■ Stated goal 1 ■
In the forum thread below, rewrite the paragraph beginning "Now he wants to partner with me" as a concise list that keeps its main facts.

■ Selection ■
:::::
# What to do about a potential partner



## zymerguyer (Feb 15, 2007)

Hello, I have recently starting getting help for my printing business from a long time buddy of mine. His full time job is a commodities broker and needless to say he knows A LOT of people and is extremely good at sales. 

In the first week of "helping me out" he got me a $3300 job from a local high school and already has a bunch of other prospects. I love having him on board because it lets me concentrate on what I do best, the printing, and not have to worry about the sales portion of the business, which I've found out I'm not too fond of.

Now he wants to partner with me. He wants to buy in for around $12,000 which would be the cost of a new 1 head embroidery machine. He's offered to take 10% of all sales up to grossing $40,000 and after that he'd receive a 30% cut. I think the cut is pretty resonable just because of the fact that I'll be getting tons more business. Also, it would be a year to year deal, so I'd have to buy him back out if he wanted to leave the venture.

The problem is that I don't want to partner just because I'd think that would cause more headaches in the long run and I'd just like him to do sales, where I'd offer 12-15% commission for every sale, even ones he doesn't get, and that would be because he'd help with the structuring of the business and helping it to run more efficiently. It sounds like the only way he'd want to do this is to partner and not be just a general salesman.

I was wondering if anyone had any other ideas regarding what else i could offer him to stay on as a salesman without becoming a partner. 
Thanks

-Travis


----------



## red514 (Jul 21, 2009)

I like the sales percentage idea.
do you need the 12,000$ for a new 1 head embroidery machine? why does he want to buy in?

In my opinion i would not partner up if you don't need to.


----------



## hostingdiva (Mar 31, 2006)

Hi Travis:

I can understand why he wants to partner - he's helping you be successful and wants a piece of the action. You should be up front about not wanting a partner and see if there is something you two can work out. Maybe you can come up with a more generous commission structure to where he's getting a piece of his hard work but he's not a partner. 

You should keep in mind that if he ever sues you, there may be a problem if he helped "with the structuring of the business and helping it to run more efficiently." These are "partner" type responsibilities and a court may see that even though he wasn't a partner on paper, he was in action and in treatment. So, if you don't want a partner, make sure he's not doing partner type things.


----------



## red514 (Jul 21, 2009)

good point hostingdiva

regarding "partner type responsibilities", is it possible to have a separate contract for that? i see that as a consulting service.


----------



## zymerguyer (Feb 15, 2007)

Thanks everyone, yeah I wonder if I should just bypass all of the structuring parts that I'd like him to help out with and just offer something that has only to do with sales. I should just let him know my position, I think.


----------



## charles95405 (Feb 1, 2007)
:::::
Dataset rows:
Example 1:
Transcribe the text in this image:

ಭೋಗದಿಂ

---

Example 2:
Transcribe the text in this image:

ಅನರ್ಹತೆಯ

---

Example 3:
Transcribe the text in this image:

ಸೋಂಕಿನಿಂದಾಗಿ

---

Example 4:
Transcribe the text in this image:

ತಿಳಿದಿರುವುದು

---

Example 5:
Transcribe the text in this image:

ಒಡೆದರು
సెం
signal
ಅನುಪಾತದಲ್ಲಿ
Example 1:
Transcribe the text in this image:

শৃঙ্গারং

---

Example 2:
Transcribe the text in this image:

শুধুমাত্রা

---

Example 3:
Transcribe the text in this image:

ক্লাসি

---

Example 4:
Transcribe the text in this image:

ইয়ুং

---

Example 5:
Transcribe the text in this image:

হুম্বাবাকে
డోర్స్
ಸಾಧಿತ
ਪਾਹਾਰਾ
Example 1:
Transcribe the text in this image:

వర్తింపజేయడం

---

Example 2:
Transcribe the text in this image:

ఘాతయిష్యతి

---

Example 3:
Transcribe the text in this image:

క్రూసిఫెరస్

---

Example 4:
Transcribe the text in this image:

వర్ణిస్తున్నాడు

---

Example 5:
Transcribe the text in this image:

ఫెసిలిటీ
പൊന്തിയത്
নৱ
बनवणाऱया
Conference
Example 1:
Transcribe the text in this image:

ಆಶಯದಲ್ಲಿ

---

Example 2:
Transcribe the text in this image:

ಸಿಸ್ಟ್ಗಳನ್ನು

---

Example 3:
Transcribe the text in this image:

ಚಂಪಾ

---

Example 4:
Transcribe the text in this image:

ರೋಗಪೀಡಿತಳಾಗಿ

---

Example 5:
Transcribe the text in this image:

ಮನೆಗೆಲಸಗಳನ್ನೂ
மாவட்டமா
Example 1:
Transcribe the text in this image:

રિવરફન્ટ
:::::
■ Stated goal 2 ■
Copy, without any alteration, the stretch of the records from their start through the line that contains "ತಿಳಿದಿರುವುದು".

■ Solution 1 ■
- The friend wants to become a partner by buying in for about $12,000, the cost of a new one-head embroidery machine.
- He would take 10% of all sales until the business grosses $40,000, and 30% after that.
- The poster considers this cut reasonable because it would bring much more business.
- The arrangement would run year to year, and the poster would have to buy him out if he left.

■ Solution 2 ■
Example 1:
Transcribe the text in this image:

ಭೋಗದಿಂ

---

Example 2:
Transcribe the text in this image:

ಅನರ್ಹತೆಯ

---

Example 3:
Transcribe the text in this image:

ಸೋಂಕಿನಿಂದಾಗಿ

---

Example 4:
Transcribe the text in this image:

ತಿಳಿದಿರುವುದು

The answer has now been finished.